Second, for many Canadians the concern is not who is coming, so much as how many: for a population already dealing with serious supply strains, immigrants represent a demand spike that will only worsen the situation. Housing is an obvious example; so is access to health care. Just ask the six million Canadians who cannot find a family doctor.
Some argue, fairly, that new immigrants actually represent part of the solution to these supply challenges, providing much-needed additional labour, from construction workers to nurses and doctors. But such tangible factors are not used to inform government immigration targets, which smack of central planning. Perhaps it’s time we shifted away from immigration by fiat and adopted a more market-based approach.
Consider the relative success of refugees to Canada based on their path of entry. Experience shows that privately sponsored Syrian refugees have a better chance of finding employment than those brought in under government programs. This suggests that when migrants have non-government partners invested in their success, their integration into Canadian society is likely to go more smoothly.
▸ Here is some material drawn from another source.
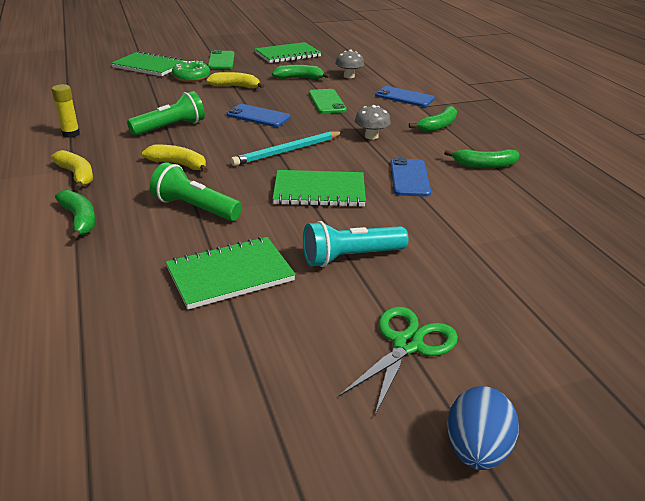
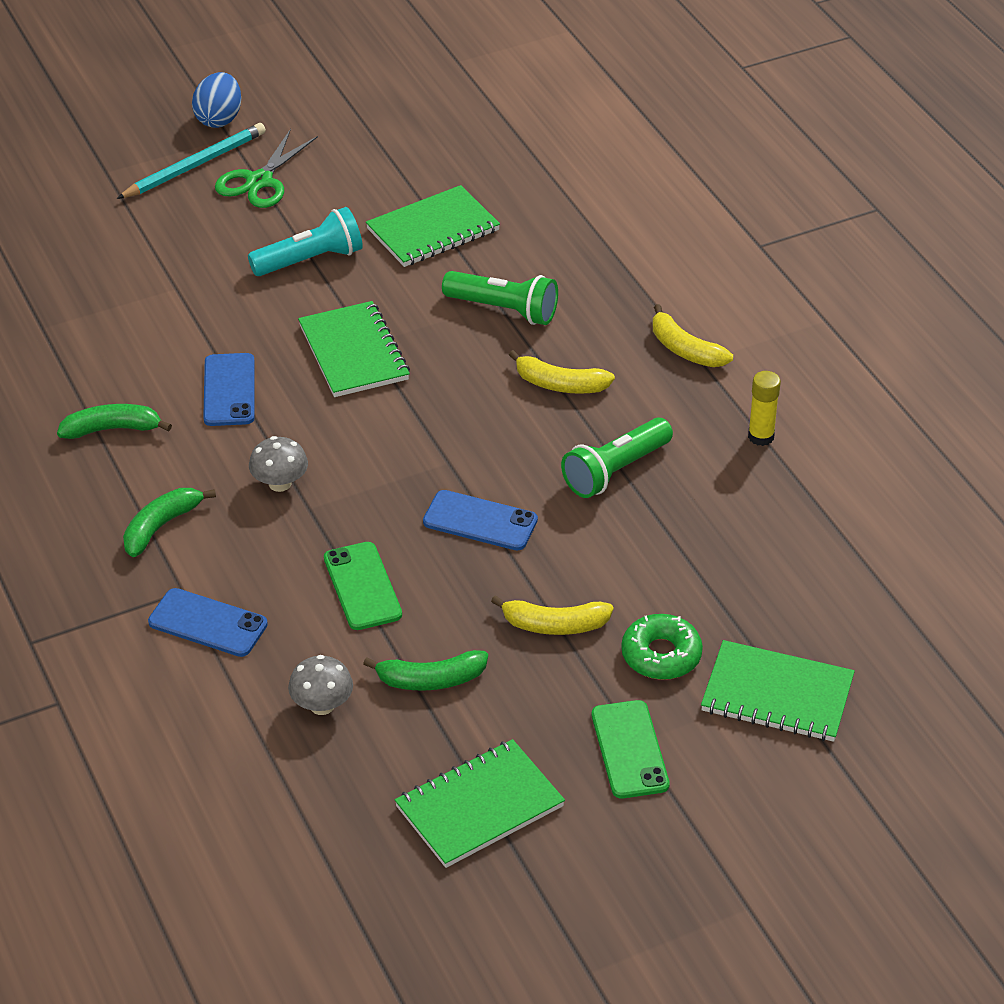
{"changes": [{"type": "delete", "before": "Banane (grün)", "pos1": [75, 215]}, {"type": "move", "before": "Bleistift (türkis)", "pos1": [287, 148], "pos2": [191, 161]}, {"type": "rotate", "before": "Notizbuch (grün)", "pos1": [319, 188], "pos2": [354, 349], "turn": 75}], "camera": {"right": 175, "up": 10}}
While humanitarian refugees require sponsorship and charity from individual Canadians and communities, for many economic immigrants the relevant invested partner will be employers who, given labour supply challenges, are often among the loudest champions of high immigration levels.
Here, too, a legitimate criticism is often raised, since efforts by employers to create cheap pools of labour can drive down wages for all Canadians. But this blurs the immigration discussion with a separate issue: the difference between employers unwilling to pay higher salaries, and those who simply cannot find job candidates at any economically viable salary level.
Canada’s immigration consensus has served our country well for half a century. If we are to salvage it, we will need to listen to those with legitimate concerns about high immigration rates — and more importantly, adjust our approach away from government targets towards a system that prioritizes matching our supply of and demand for immigrants and refugees as smoothly as possible.
Aaron Wudrick is Director of the domestic policy program at the Macdonald-Laurier Institute.